AMS's science goals are things like "search for anti-helium", "measure positron spectrum", "search for strangelets". But the data it transmits to the ground looks more like this:
| Tracker | strip #12334 | 123 units |
| Tracker | strip #12354 | 14 units |
| Tracker | strip #18003 | 1024 units |
| Tracker | strip #00334 | 54 units |
| TOF | tube #54 | 7 units |
| TRD | temp #100 | 10 C |
Understanding the data begins at the Science Operations Center, or S.O.C., where we pore over the raw data. We have to combine all of our knowledge of physics, our years of detector construction and calibration, vast computer simulationsm and the properties of the flight data itself, to understand the physics. Ultimately, we end up with a suite of software - called "reconstruction software" - which processes raw data (like the made-up example above), and generates a database of particles. Each database entry lists one particle that passed through the detector; it contains our best guesses as to that particle's charge, speed, momentum, etc.; and it contains a lot of detailed detector information.

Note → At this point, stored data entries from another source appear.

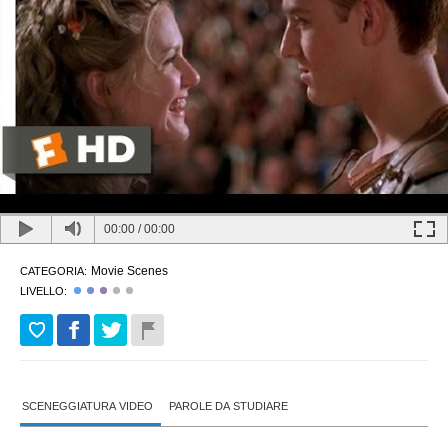
00:00
/
00:00
Movie Scenes
CATEGORIA:
LIVELLO:
SCENEGGIATURA VIDEO
PAROLE DA STUDIARE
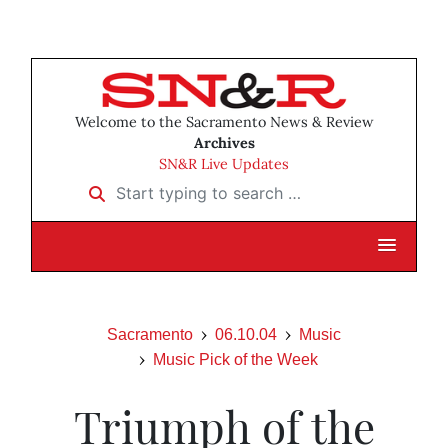
Welcome to the Sacramento News & Review
Archives
SN&R Live Updates
Start typing to search …
Sacramento
06.10.04
Music
Music Pick of the Week
Triumph of the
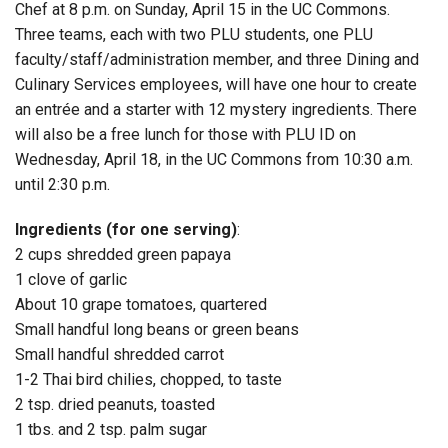
Chef at 8 p.m. on Sunday, April 15 in the UC Commons.
Three teams, each with two PLU students, one PLU
faculty/staff/administration member, and three Dining and
Culinary Services employees, will have one hour to create
an entrée and a starter with 12 mystery ingredients. There
will also be a free lunch for those with PLU ID on
Wednesday, April 18, in the UC Commons from 10:30 a.m.
until 2:30 p.m.
Ingredients (for one serving)
:
2 cups shredded green papaya
1 clove of garlic
About 10 grape tomatoes, quartered
Small handful long beans or green beans
Small handful shredded carrot
1-2 Thai bird chilies, chopped, to taste
2 tsp. dried peanuts, toasted
1 tbs. and 2 tsp. palm sugar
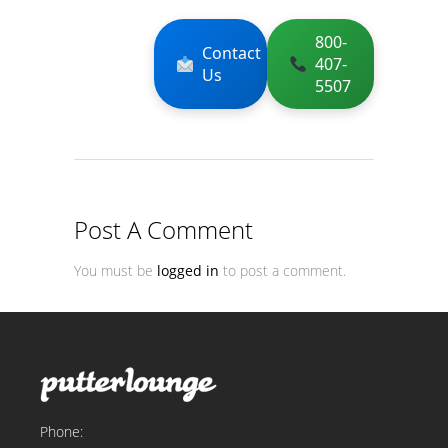
800-
Contact
407-
Us
5507
Post A Comment
You must be
logged in
to post a comment.
Phone:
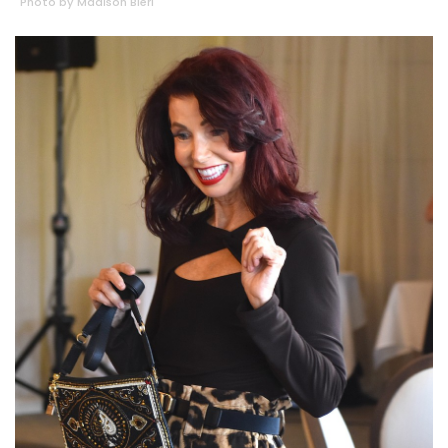
Photo by Madison Bierl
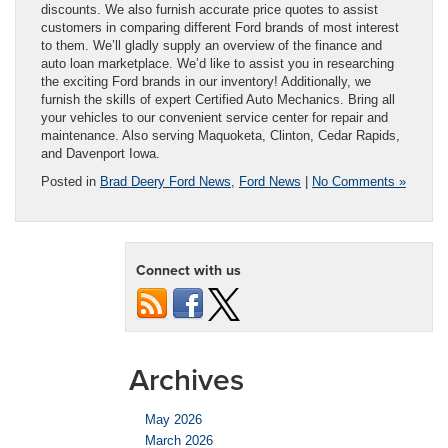
discounts. We also furnish accurate price quotes to assist
customers in comparing different Ford brands of most interest
to them. We’ll gladly supply an overview of the finance and
auto loan marketplace. We’d like to assist you in researching
the exciting Ford brands in our inventory! Additionally, we
furnish the skills of expert Certified Auto Mechanics. Bring all
your vehicles to our convenient service center for repair and
maintenance. Also serving Maquoketa, Clinton, Cedar Rapids,
and Davenport Iowa.
Posted in
Brad Deery Ford News
,
Ford News
|
No Comments »
Connect with us
Archives
May 2026
March 2026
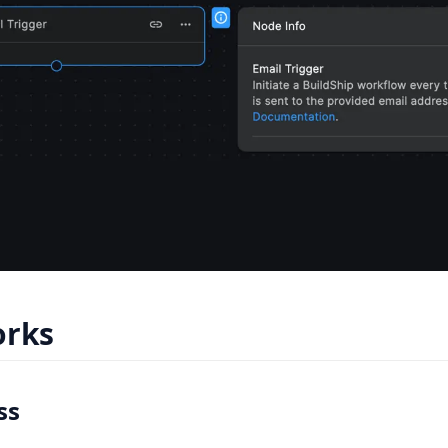
orks
ss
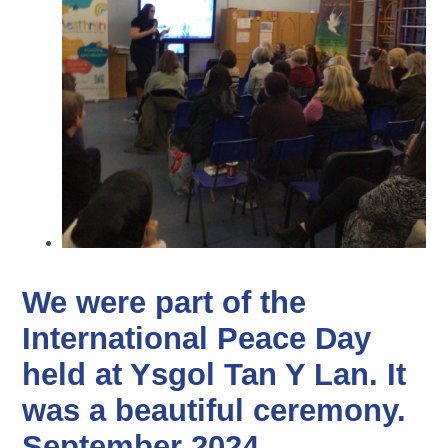
We were part of the
International Peace Day
held at Ysgol Tan Y Lan. It
was a beautiful ceremony.
September 2024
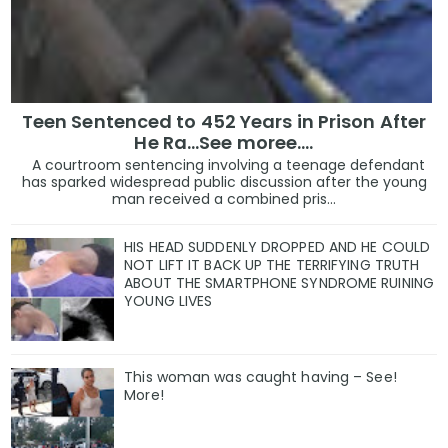
Teen Sentenced to 452 Years in Prison After
He Ra...See moree....
A courtroom sentencing involving a teenage defendant
has sparked widespread public discussion after the young
man received a combined pris...
HIS HEAD SUDDENLY DROPPED AND HE COULD
NOT LIFT IT BACK UP THE TERRIFYING TRUTH
ABOUT THE SMARTPHONE SYNDROME RUINING
YOUNG LIVES
This woman was caught having – See!
More!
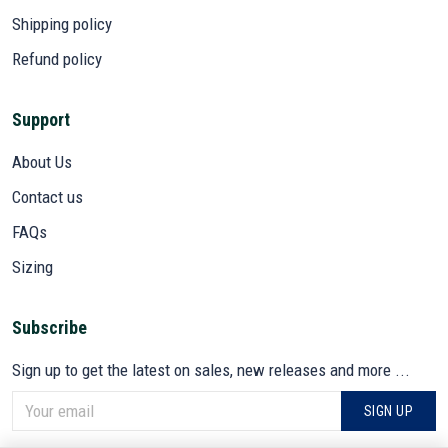
Shipping policy
Refund policy
Support
About Us
Contact us
FAQs
Sizing
Subscribe
Sign up to get the latest on sales, new releases and more ...
SIGN UP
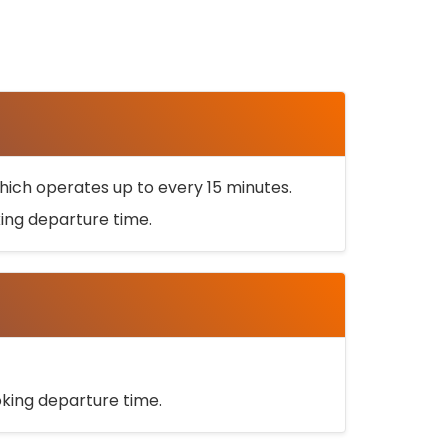
ich operates up to every 15 minutes.
oking departure time.
ooking departure time.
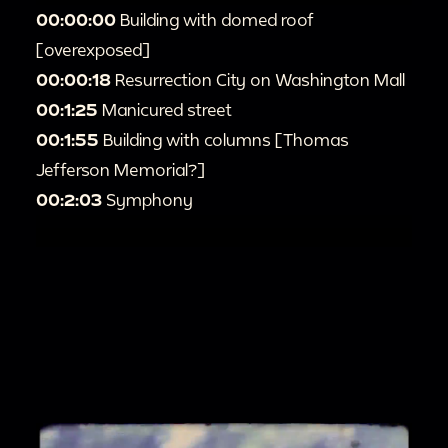
00:00:00
Building with domed roof
[overexposed]
00:00:18
Resurrection City on Washington Mall
00:1:25
Manicured street
00:1:55
Building with columns [Thomas
Jefferson Memorial?]
00:2:03
Symphony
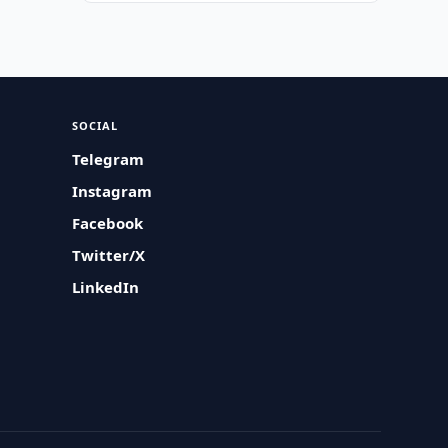
SOCIAL
Telegram
Instagram
Facebook
Twitter/X
LinkedIn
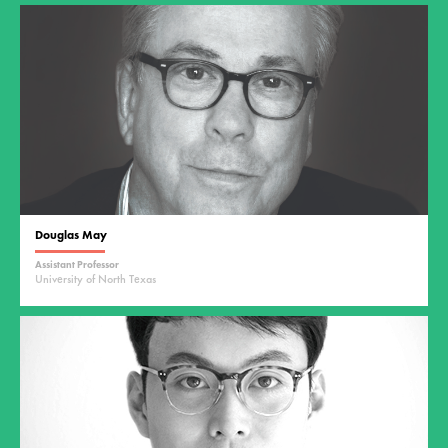
Douglas May
Assistant Professor
University of North Texas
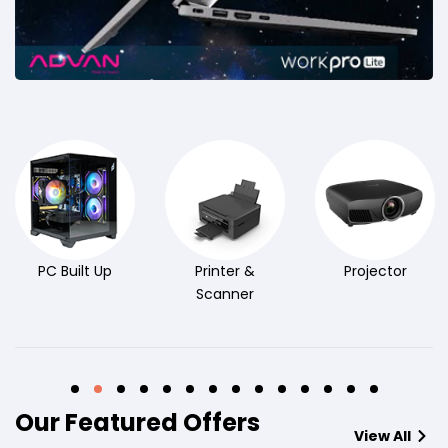
PC Built Up
Printer &
Projector
Scanner
Our Featured Offers
View All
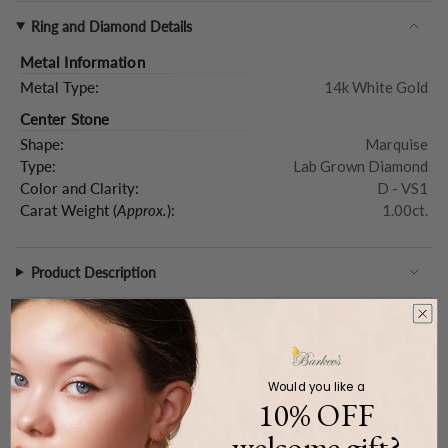
Ring and Diamond Details
Metal Information
Metal Type:
14k White Gold
Center Stone
Shape:
Marquise
Type:
Lab Grown Diamond
Color and Clarity:
D - VS1
Carat Weight (
Approx.
):
1.00ct.
Product Description
Would you like a
WE CARE
10% OFF
Ethically Sourced, Crafted
welcome gift?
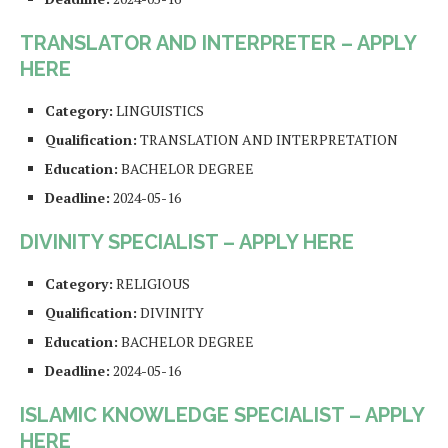
TRANSLATOR AND INTERPRETER – APPLY
HERE
Category:
LINGUISTICS
Qualification:
TRANSLATION AND INTERPRETATION
Education:
BACHELOR DEGREE
Deadline:
2024-05-16
DIVINITY SPECIALIST – APPLY HERE
Category:
RELIGIOUS
Qualification:
DIVINITY
Education:
BACHELOR DEGREE
Deadline:
2024-05-16
ISLAMIC KNOWLEDGE SPECIALIST – APPLY
HERE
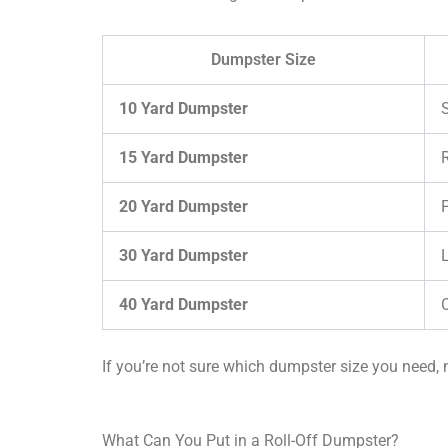
Dumpster Size
10 Yard Dumpster
15 Yard Dumpster
20 Yard Dumpster
30 Yard Dumpster
40 Yard Dumpster
If you’re not sure which dumpster size you need, n
What Can You Put in a Roll-Off Dumpster?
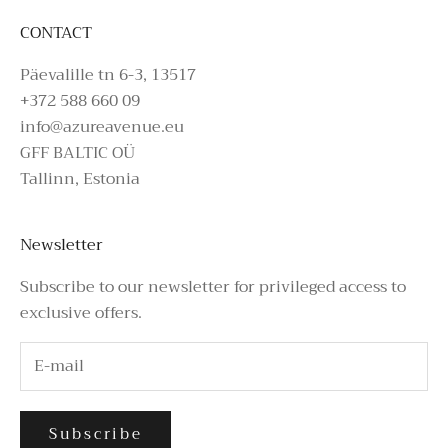
CONTACT
Päevalille tn 6-3, 13517
+372 588 660 09
info@azureavenue.eu
GFF BALTIC OÜ
Tallinn, Estonia
Newsletter
Subscribe to our newsletter for privileged access to
exclusive offers.
Subscribe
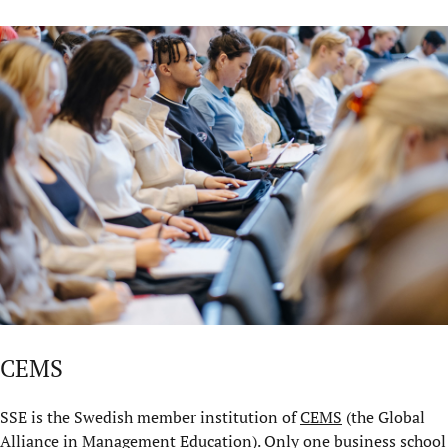
CEMS
SSE is the Swedish member institution of
CEMS
(the Global
Alliance in Management Education). Only one business school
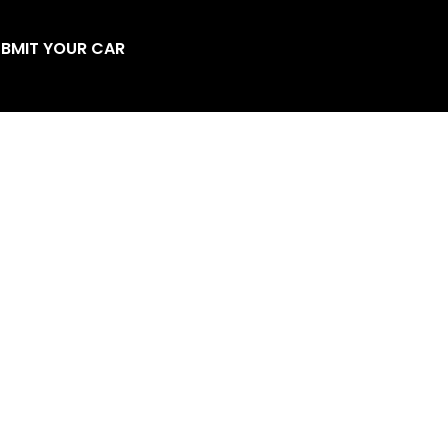
BMIT YOUR CAR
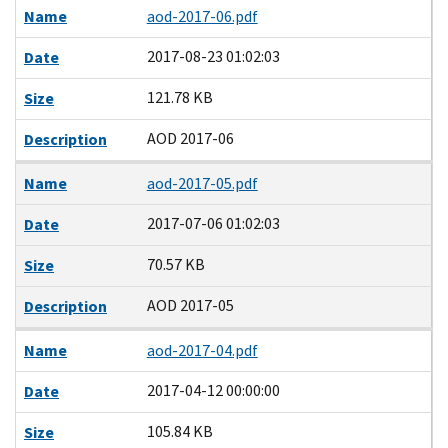
Name
aod-2017-06.pdf
2017-08-23 01:02:03
Date
121.78 KB
Size
AOD 2017-06
Description
Name
aod-2017-05.pdf
2017-07-06 01:02:03
Date
70.57 KB
Size
AOD 2017-05
Description
Name
aod-2017-04.pdf
2017-04-12 00:00:00
Date
105.84 KB
Size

The reconstructed particle database contains a mixture of well-measured particle events, and poorly-measured events where (for example) there are large error bars on the mass, or the charge, and even events where we're not sure we saw a particle at all. At the Science Operations Center, AMS physicists will also wrestle with these uncertainties. We will find the best way to measure the physical processes - the antihelium nuclei, cosmic-ray positrons or whatever - that are responsible for every one of those bits of raw data.